Anyone have any experience or opinions on this gun? I like the looks of it but haven't found one to examine it in person. It looks to be about the size of a High Power?


----------



## buckeye49 (Jan 22, 2007)

*Thunder 40 Hi-Cap*

The barrel of the Browning Hi-Power (about 4.75") is just a tad longer than the Bersa. The Hi-Power is also more thin overall than the Bersa. Because the Bersa has ambi-dextrous slide release and decocker, its profile is a little wider. I have both and I like both. I have several "plastic" pistols, but I still prefer the "all metal" guns, like the Hi-Power and the Bersa.


----------



## Dstiebs (Jan 13, 2007)

I am looking for the Bersa 40 Ultra Compact in either the Stainless or the Duo-tone but have not been able to fine them. I find the Thunder Full Size which I will get someday but I want to stay with the UC for now. I have the UC in the 45 Stainless and that shoots real nice. I think the full size is more accurate at longer distances than the UC. The barrel is only 13/16" longer than the UC but I compare the full size to the Taurus PT92. You can get the full size in the 17+1 also.:smt1099


----------



## bakerjw (Mar 11, 2007)

I bought one at a gun show yesterday. Haven't been to the range yet with it though. 

Feels good in the hand.

Clips are Expen$ive


----------



## drummin man 627 (Dec 25, 2006)

asetech1962 said:


> Anyone have any experience or opinions on this gun? I like the looks of it but haven't found one to examine it in person. It looks to be about the size of a High Power?
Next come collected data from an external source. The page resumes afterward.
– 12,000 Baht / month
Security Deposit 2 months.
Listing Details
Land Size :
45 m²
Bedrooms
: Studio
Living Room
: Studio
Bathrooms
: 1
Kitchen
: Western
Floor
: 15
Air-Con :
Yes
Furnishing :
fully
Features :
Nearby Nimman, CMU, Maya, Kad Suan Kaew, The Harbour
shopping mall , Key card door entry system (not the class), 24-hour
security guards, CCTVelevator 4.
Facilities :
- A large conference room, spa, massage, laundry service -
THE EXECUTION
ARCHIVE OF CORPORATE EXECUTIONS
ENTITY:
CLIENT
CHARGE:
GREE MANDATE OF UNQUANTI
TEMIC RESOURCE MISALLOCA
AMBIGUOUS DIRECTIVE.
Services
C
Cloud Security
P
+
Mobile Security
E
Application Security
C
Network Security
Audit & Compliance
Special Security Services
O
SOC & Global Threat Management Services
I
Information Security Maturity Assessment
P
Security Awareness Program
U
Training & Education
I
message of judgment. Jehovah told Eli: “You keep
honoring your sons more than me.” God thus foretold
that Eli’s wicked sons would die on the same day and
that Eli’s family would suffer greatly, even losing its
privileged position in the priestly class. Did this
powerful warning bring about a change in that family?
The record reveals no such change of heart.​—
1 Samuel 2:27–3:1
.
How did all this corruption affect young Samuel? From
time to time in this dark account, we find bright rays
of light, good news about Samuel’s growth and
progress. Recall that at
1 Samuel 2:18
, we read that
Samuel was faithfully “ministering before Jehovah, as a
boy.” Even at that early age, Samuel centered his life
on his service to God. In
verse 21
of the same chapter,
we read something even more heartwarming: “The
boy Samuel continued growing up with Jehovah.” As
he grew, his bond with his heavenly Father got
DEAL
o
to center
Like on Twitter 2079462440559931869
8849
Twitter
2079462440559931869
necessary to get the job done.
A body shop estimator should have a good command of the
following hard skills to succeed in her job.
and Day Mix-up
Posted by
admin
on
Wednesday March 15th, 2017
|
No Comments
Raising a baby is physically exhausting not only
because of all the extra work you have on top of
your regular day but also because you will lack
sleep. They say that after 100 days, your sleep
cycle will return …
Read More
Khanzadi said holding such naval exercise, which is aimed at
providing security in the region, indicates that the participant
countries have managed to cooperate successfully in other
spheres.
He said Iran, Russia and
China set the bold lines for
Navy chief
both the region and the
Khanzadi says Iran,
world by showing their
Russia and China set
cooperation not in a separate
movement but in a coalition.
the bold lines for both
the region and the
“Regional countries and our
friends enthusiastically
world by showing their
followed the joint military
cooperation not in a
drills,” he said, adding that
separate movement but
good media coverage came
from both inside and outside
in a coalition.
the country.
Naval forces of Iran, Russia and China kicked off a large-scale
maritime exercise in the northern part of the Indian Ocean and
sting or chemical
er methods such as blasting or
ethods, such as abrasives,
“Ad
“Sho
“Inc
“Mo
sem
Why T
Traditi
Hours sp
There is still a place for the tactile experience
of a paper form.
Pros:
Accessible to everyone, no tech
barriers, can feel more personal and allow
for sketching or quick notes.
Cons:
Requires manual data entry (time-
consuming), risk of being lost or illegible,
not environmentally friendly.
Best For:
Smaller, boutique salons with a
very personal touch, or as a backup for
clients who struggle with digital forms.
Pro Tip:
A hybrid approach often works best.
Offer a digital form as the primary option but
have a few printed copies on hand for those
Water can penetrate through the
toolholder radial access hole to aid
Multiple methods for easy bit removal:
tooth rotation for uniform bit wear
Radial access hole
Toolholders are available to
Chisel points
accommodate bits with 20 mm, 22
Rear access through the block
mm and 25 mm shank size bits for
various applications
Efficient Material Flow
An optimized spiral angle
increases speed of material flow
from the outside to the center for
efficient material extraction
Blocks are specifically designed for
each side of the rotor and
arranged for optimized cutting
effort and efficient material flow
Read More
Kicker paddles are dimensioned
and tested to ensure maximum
I'm no expert, but I thought that the Bersas looked more like the discontinued Walther P-88.


----------



## bakerjw (Mar 11, 2007)

I am certainly hoping that these Bersa Thunder 40's tighten up after running a hundred or so rounds through them. At 15 yards I could barely hit an 8 1/2" x 11" piece of paper. 30 rounds later it seemed to be closing the group up a bit. 

Just to be sure it wasn't me I popped 20 rounds through my Mitchell .45 and made some tight groups. 

The Bersa felt good and didn't have a fail to fire or feed. Just seemed loose. It could be the sights though. May need to look into getting them swapped out.


----------